STORED DATA —
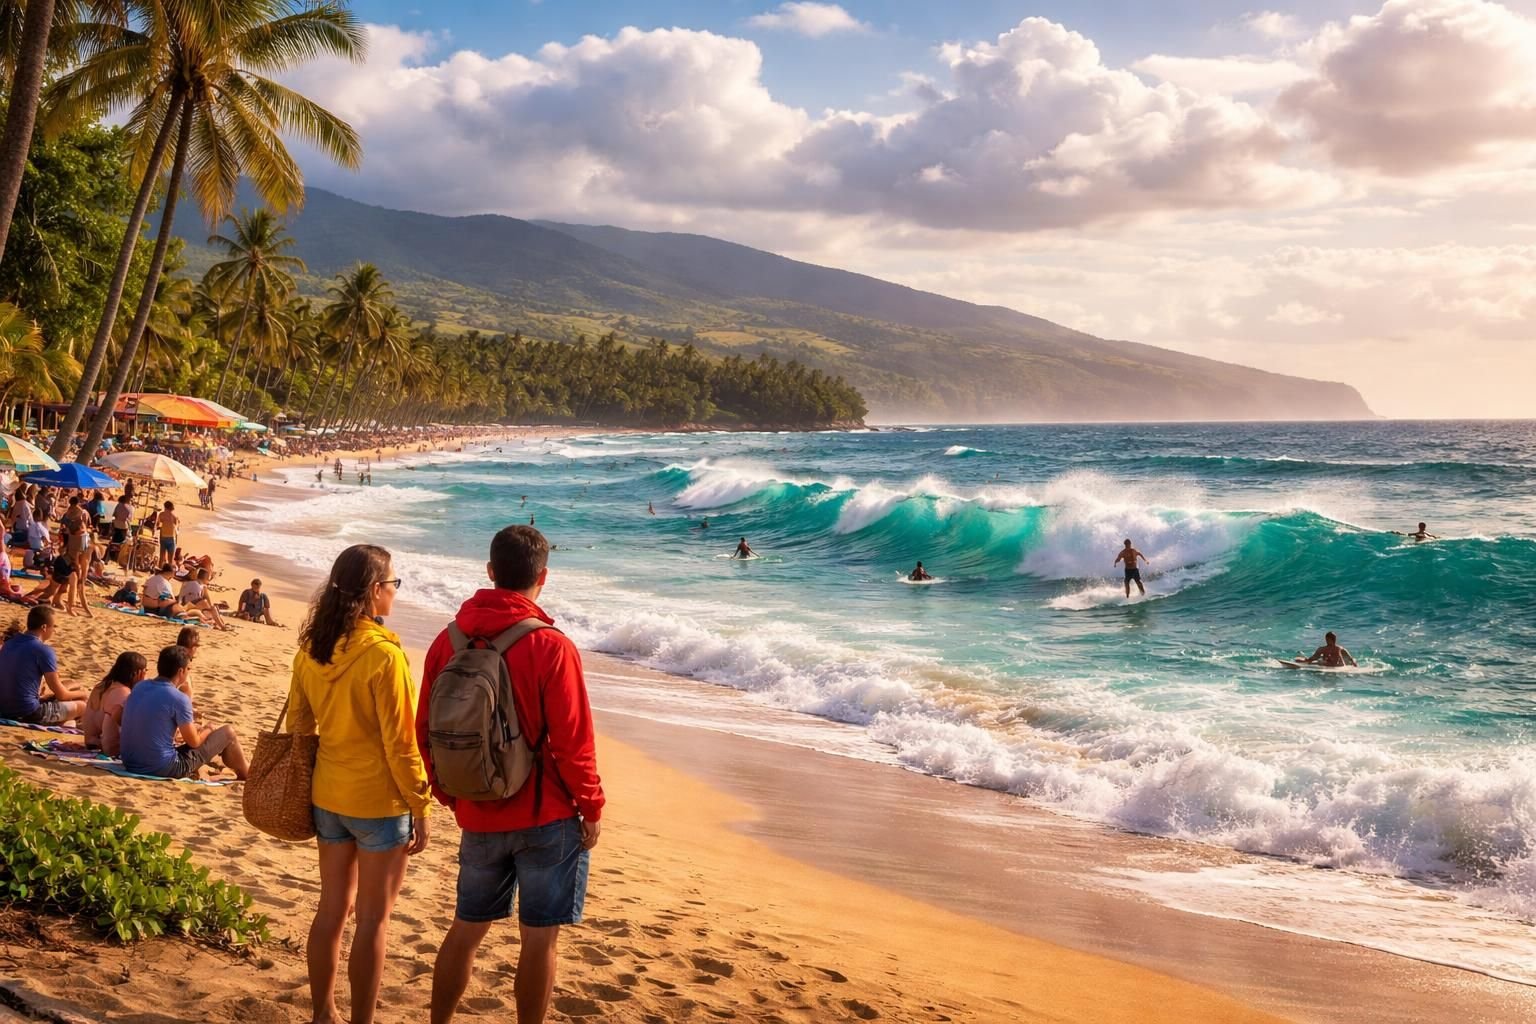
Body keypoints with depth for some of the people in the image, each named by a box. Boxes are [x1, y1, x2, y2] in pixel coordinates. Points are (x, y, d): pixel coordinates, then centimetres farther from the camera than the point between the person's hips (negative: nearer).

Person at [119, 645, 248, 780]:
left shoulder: (139, 687, 3)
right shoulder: (179, 699, -18)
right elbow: (194, 742, -9)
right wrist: (207, 732, 13)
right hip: (163, 770, -7)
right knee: (228, 732, 7)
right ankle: (246, 775, 30)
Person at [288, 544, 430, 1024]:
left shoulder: (312, 649, 0)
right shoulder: (383, 654, -20)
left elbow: (298, 723, 9)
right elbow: (400, 744, -17)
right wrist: (420, 808, -9)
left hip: (328, 794, 7)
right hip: (379, 801, -6)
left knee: (332, 907, 18)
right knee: (373, 919, 6)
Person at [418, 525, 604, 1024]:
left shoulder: (449, 642, -2)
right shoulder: (552, 648, -16)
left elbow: (426, 733, 5)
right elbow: (572, 742, -15)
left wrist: (449, 795, 18)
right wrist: (592, 809, -2)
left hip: (479, 817, 5)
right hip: (547, 817, -5)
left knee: (466, 930, 18)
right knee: (539, 939, 6)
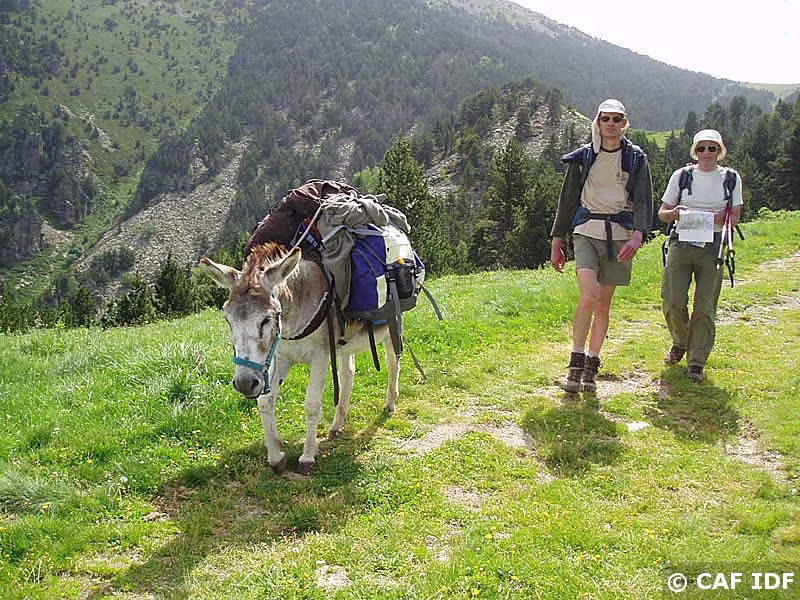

THE TASK — Switch "Person at" to "Subject at" everywhere in the items above and write out all their lines again, changing nothing else. Leave the pictures out of your answer.

SOLUTION FOR THIS EXERCISE —
Body keypoints with depth for some of the people in the image, each named by a box. Boxes are [x1, y1, x2, y2] in pixel coordinates. Points are (x, y, d): pixel coordinates, then centimetres farther from the camera than the point between the person's hips (negative: nearer).

Subject at [119, 645, 248, 780]:
left shoulder: (139, 687, 3)
right shoulder: (179, 699, -18)
right elbow: (194, 742, -9)
right wrist: (207, 732, 13)
right hip: (163, 770, -7)
right knee: (228, 732, 7)
right ankle: (246, 775, 30)
Subject at [288, 544, 430, 1024]:
left shoulder: (312, 649, 0)
right shoulder: (383, 654, -20)
left elbow: (298, 723, 9)
right elbow: (400, 744, -17)
right wrist: (420, 808, -9)
left hip: (328, 794, 7)
right hip: (379, 801, -6)
left knee: (332, 907, 18)
right knee: (373, 919, 6)
Subject at [418, 525, 604, 1024]:
left shoulder: (449, 642, -2)
right shoulder: (552, 648, -16)
left elbow: (426, 733, 5)
right elbow: (572, 742, -15)
left wrist: (449, 795, 18)
right wrist: (592, 809, -2)
left hip: (479, 817, 5)
right hip: (547, 817, -5)
left knee: (466, 930, 18)
right knee: (539, 939, 6)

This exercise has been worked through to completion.